→ Problem statement:
In the entries that follow, the first line to write out is the one containing "- Un site a été supprimé", and the last is the one containing "de modèle de connectivité de données métiers". Reproduce that stretch exactly, with nothing before or after it.

→ Source material:
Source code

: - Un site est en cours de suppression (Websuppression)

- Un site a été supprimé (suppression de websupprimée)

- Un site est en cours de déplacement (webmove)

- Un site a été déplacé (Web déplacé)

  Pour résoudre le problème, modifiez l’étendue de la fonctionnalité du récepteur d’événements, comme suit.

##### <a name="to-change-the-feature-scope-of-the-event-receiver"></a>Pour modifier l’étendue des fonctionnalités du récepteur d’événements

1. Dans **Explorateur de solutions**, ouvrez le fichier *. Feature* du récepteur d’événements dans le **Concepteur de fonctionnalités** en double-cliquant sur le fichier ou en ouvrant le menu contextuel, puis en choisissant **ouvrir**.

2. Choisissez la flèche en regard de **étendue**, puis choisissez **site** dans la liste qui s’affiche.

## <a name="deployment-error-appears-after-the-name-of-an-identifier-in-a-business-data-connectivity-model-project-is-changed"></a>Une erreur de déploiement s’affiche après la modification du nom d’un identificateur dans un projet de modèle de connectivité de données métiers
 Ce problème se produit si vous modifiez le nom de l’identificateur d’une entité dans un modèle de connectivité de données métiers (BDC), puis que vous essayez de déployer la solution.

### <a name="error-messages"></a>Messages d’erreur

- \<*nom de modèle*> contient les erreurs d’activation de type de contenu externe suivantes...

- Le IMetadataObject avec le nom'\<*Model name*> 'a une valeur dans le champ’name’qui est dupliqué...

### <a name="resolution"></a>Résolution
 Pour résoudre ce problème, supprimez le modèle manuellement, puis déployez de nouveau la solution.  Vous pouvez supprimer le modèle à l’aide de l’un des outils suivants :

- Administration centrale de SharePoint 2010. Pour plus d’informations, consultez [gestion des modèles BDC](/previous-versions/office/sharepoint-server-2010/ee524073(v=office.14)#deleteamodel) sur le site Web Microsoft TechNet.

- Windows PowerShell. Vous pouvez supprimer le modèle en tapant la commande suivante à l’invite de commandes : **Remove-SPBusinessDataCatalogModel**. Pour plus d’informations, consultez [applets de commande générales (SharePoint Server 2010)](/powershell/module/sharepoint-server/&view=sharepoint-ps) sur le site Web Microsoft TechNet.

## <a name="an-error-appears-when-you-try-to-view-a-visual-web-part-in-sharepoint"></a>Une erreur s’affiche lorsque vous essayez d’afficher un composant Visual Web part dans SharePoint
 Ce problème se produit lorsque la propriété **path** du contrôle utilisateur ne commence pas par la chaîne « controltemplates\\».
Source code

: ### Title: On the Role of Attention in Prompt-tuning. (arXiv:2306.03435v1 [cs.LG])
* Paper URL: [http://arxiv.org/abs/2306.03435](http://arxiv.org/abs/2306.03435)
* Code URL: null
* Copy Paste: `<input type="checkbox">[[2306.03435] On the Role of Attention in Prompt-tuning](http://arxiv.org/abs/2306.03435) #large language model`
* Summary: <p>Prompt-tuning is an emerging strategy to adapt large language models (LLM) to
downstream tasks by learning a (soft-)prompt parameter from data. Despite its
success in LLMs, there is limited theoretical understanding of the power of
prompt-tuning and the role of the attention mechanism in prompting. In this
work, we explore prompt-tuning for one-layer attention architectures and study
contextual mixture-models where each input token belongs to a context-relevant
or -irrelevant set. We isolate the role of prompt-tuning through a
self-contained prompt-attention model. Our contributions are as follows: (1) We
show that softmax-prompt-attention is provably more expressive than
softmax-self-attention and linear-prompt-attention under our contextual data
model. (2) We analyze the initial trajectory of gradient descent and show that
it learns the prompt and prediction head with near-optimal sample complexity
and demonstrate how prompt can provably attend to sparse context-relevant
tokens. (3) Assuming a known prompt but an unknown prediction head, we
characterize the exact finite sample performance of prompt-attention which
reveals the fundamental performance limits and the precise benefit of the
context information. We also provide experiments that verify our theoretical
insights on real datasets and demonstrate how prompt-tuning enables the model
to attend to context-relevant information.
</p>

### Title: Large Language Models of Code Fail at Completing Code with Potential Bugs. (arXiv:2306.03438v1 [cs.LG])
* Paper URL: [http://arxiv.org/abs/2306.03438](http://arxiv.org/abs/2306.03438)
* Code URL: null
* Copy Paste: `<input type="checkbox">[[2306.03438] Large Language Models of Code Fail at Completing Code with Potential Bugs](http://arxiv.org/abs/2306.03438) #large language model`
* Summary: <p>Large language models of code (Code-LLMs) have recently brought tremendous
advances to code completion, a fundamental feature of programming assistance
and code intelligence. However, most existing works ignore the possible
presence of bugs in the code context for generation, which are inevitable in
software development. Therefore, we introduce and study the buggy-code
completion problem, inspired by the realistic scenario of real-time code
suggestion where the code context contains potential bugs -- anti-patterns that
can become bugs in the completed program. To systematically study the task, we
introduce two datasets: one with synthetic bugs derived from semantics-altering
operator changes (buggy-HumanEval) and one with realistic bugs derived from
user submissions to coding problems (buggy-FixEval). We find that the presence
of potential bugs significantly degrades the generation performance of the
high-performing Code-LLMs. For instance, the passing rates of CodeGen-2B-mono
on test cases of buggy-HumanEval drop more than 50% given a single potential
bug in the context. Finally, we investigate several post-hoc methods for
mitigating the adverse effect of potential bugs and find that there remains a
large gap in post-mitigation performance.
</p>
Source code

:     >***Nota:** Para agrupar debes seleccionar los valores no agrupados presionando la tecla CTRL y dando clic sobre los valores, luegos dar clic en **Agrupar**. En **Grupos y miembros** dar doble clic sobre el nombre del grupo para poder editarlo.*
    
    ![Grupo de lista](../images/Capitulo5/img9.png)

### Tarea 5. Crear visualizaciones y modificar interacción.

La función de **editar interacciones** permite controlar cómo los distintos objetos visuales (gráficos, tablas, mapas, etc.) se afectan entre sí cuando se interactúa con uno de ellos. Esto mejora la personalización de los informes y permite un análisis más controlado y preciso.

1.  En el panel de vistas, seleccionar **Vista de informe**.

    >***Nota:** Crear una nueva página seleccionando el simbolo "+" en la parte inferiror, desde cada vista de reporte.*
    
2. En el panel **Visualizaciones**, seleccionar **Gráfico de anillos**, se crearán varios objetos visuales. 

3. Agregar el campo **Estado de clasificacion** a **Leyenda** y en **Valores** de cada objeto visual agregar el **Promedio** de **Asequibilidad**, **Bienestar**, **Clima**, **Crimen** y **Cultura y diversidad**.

→ Answer to this problem:
- Un site a été supprimé (suppression de websupprimée)

- Un site est en cours de déplacement (webmove)

- Un site a été déplacé (Web déplacé)

  Pour résoudre le problème, modifiez l’étendue de la fonctionnalité du récepteur d’événements, comme suit.

##### <a name="to-change-the-feature-scope-of-the-event-receiver"></a>Pour modifier l’étendue des fonctionnalités du récepteur d’événements

1. Dans **Explorateur de solutions**, ouvrez le fichier *. Feature* du récepteur d’événements dans le **Concepteur de fonctionnalités** en double-cliquant sur le fichier ou en ouvrant le menu contextuel, puis en choisissant **ouvrir**.

2. Choisissez la flèche en regard de **étendue**, puis choisissez **site** dans la liste qui s’affiche.

## <a name="deployment-error-appears-after-the-name-of-an-identifier-in-a-business-data-connectivity-model-project-is-changed"></a>Une erreur de déploiement s’affiche après la modification du nom d’un identificateur dans un projet de modèle de connectivité de données métiers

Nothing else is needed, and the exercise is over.